Chief Siecienski also urged residents using generators to use them safely and not put them in their homes, including not in their garages with the doors open. That can cause lethal carbon monoxide poisoning as well as leaving a car running in an open garage to charge up a phone or an iPad.

Town Hall will be closed tomorrow to all personnel who are not considered “essential to the response” according to Mr. Tesei. Additionally Greenwich Library, which in past storms had been used as a main hub for people charging their phones and checking e-mail will be closed on Monday due to the potential threat of the storm to staff coming into work. Mr. Tesei said he was hopeful that the library could be reopened on Tuesday.

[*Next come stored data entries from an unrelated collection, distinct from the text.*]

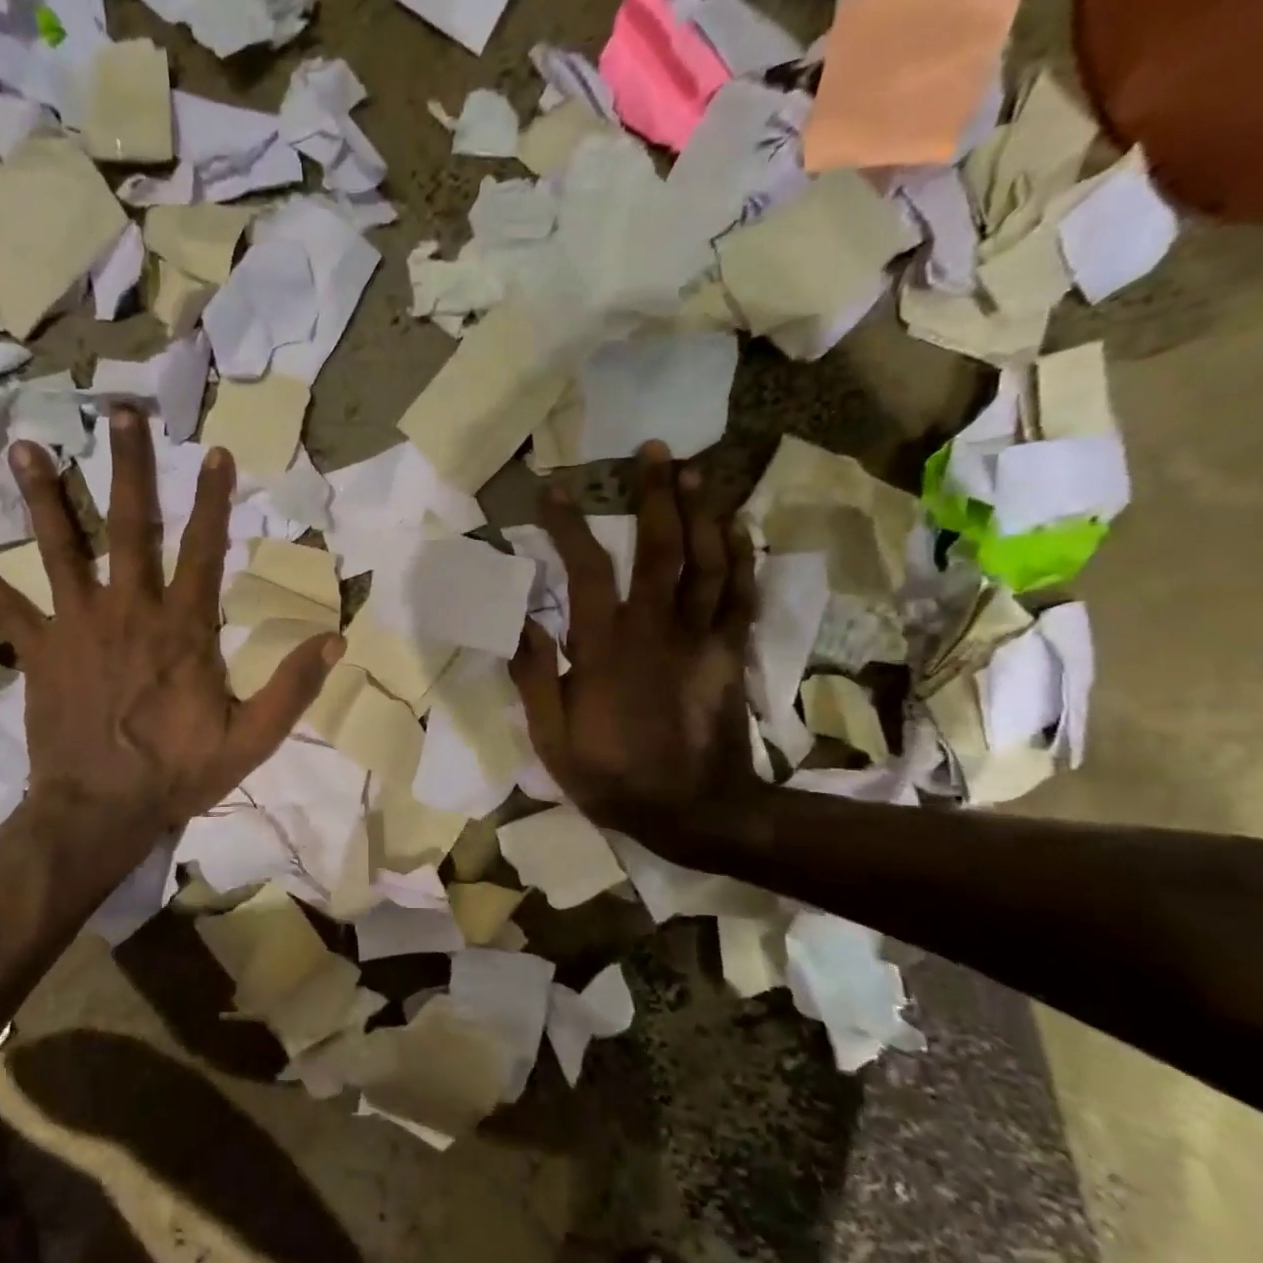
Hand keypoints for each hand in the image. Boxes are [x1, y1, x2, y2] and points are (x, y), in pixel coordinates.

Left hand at [0, 408, 341, 866]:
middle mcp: (129, 611)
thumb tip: (336, 640)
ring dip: (45, 498)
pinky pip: (4, 609)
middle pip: (132, 527)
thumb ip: (293, 687)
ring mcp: (77, 626)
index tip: (216, 452)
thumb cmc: (178, 773)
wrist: (100, 812)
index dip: (214, 501)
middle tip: (120, 413)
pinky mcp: (39, 651)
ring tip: (24, 447)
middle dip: (129, 468)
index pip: (205, 550)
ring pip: (61, 550)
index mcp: (183, 629)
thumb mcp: (252, 738)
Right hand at [510, 442, 763, 845]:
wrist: (696, 812)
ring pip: (708, 561)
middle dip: (657, 494)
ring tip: (697, 471)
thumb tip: (521, 622)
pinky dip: (742, 556)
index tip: (553, 491)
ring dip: (703, 511)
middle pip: (662, 548)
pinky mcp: (729, 652)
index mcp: (606, 649)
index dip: (569, 527)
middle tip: (655, 450)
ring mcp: (701, 638)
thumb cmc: (614, 777)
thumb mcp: (553, 740)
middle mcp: (656, 629)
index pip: (586, 572)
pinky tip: (736, 526)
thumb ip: (536, 678)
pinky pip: (740, 594)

Power loss from the storm is expected to be significant and Mr. Tesei told residents to be patient when it came to restoration.

“Once your power goes out, do not anticipate it to come back for several days until after the intensity of the storm passes,” Mr. Tesei said. “What [Connecticut Light & Power] does is first address life safety facilities like the hospital and nursing homes. Then they do an assessment on what happened and send out crews accordingly. That’s going to take several days. Let’s all understand what we’ve been told so there’s no misunderstanding.”

Residents who lose power are urged to call Connecticut Light & Power at 1-800-286-2000. If there are gas issues, people should call Connecticut Natural Gas at 1-866-924-5325. Emergencies should be referred to 911 but calls that are not emergencies can be sent to 203-622-8000. General information will up at the town’s website at greenwichct.org.

Cell coverage for residents could be spotty tomorrow. Town Emergency Management Director Daniel Warzoha said on Sunday he had been in contact with Verizon and AT&T and that he anticipated “given the potential devastation that could occur, cell service will deteriorate over a 48-hour period in this area” due to the amount of usage.

There will be two updates from Mr. Tesei and the town on Monday, one at 11 a.m. and one at 6 p.m.